Consigne 1 –
D'après le texte sur le groupe Djakout, quel album paru en 2001 a fait exploser la popularité du groupe ?
Consigne 2 –
Reprenez le texte sur le groupe Djakout à partir de sa dernière phrase et poursuivez-le, s'il vous plaît.

Petit à petit et d'album en album, la marque Djakout s'impose. Gracia Delva rejoint Zenglen à Miami entraînant avec lui son inséparable ami Nickenson Prud'Homme. Ce dernier est remplacé par Edzer Charlemagne « Ti Pouche » et Auguste ''Pouchon'' Duverger devient le chanteur attitré. Le volume 3, titré « Septième ciel », connait un franc succès avec Najé pou soti, chanson inspirée par une déclaration je m’en foutiste du président René Préval. Mais c'est en 2001 avec l'album « La familia » (Nouvèl jenerasyon , le label du producteur Joubert Charles) que la famille Djakout affiche encore un nouveau visage et explose littéralement. Dès lors, tout le monde en parle. Les tubes se succèdent. C'est l'euphorie. Au point où personne ne s’étonne le jour où le groupe ajoute comme suffixe à son nom la mention Number One qu’il estime due à son rang.

Certainement influencé par le groupe Phantoms de New York, ce Djakout devenu incontournable, surclasse un à un les pseudos adversaires avec lesquels il partage les salles de bals et les podiums des grands festivals comme Kreyòl-la, D-Zine, T-Vice, Zin, Zenglen, Nu-Look et Disip. Il sait le secret pour garder les danseurs collés longtemps dans la pénombre comme il peut faire monter la température et faire exploser son public au paroxysme de l’excitation sur le morceau suivant.

Données –
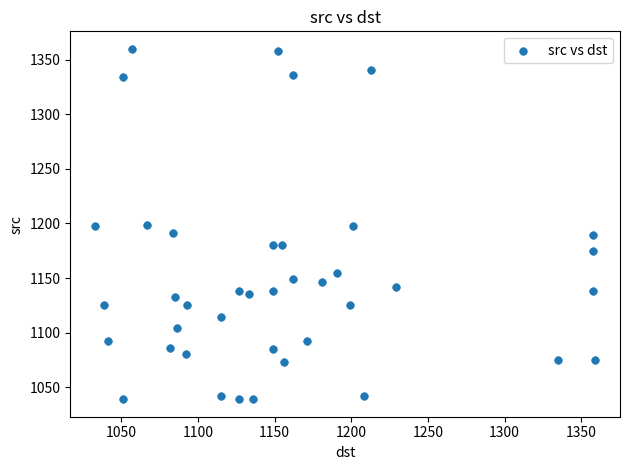

What is the range of Y values (max minus min)?

321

Réponse attendue 1 –
L'album « La familia ».

Réponse attendue 2 –
Cette alternance de la transe à la romance donne l’impression, à la première écoute de Manniguéta, d’un album bien inégal. La très sentimentale Guilty chantée d’abord en créole bifurque sans crier gare vers l’anglais et finit par inclure un long extrait de You’re still the one, de la chanteuse country canadienne Shania Twain. Suivent Sa’w mété et Love me girl, des titres plus chauds qui portent sur le matérialisme et les chics exigences vestimentaires de la clientèle du groupe. Mais Djakout a le tour.

Typique de la paranoïa des groupes d’Haïti, la très excitante chanson tire abonde dans la théorie du complot mais affirme, comme de coutume, que le groupe ne sera pas dissout. Force est de reconnaître que, 16 ans plus tard, cette formation au destin improbable tient encore le haut du pavé avec sa besace remplie de musique !

 

DJAKOUT - Manniguéta (Z-Bo, ZB2506-2, 2003)

Titres :
1 Biznis pa'm, 2 Guilty, 3 Sa'w mete, 4 Love me girl, 5 Amour éternel, 6 Manniguéta, 7 Abandone, 8 That money, 9 Prekosyon, 10 Carnaval 2003... Sou sou

Musiciens :
Auguste DUVERGER (Pouchon), chant lead
Louimane ABSOLU (Mamane), guitare basse
Rolls LAINÉ (Roro), batterie, chœurs
Hervé ANTHÉNOR (Shabba), congas, chœurs
Réginald BASTIEN (Ti Regi), claviers
Edzer CHARLEMAGNE, claviers, programmation des séquences, chœurs
Philippe MANFORT (Bibol), percussion, chœurs
Joseph MORTON DONALD (King D), chant
Tony JEAN-BAPTISTE, maestro, guitare
Chœurs : Charleson DUVEME, Max BLANC, Wisner CADET, Rosevelt JEAN-NOEL, Rousseau MAROLOCHEE, Walter SYDANA,  Rolls LAINÉ, Hervé ANTHÉNORArtistes Invités : Clément BÉLIZAIRE (Kéké), guitare; Duckerson FONTAINE (Didi), guitare; Charleston DUVEME (Popy), claviers; Wicked RED EYEZZ, rap

Producteur exécutif : Achille DESAMOURS (ZBO)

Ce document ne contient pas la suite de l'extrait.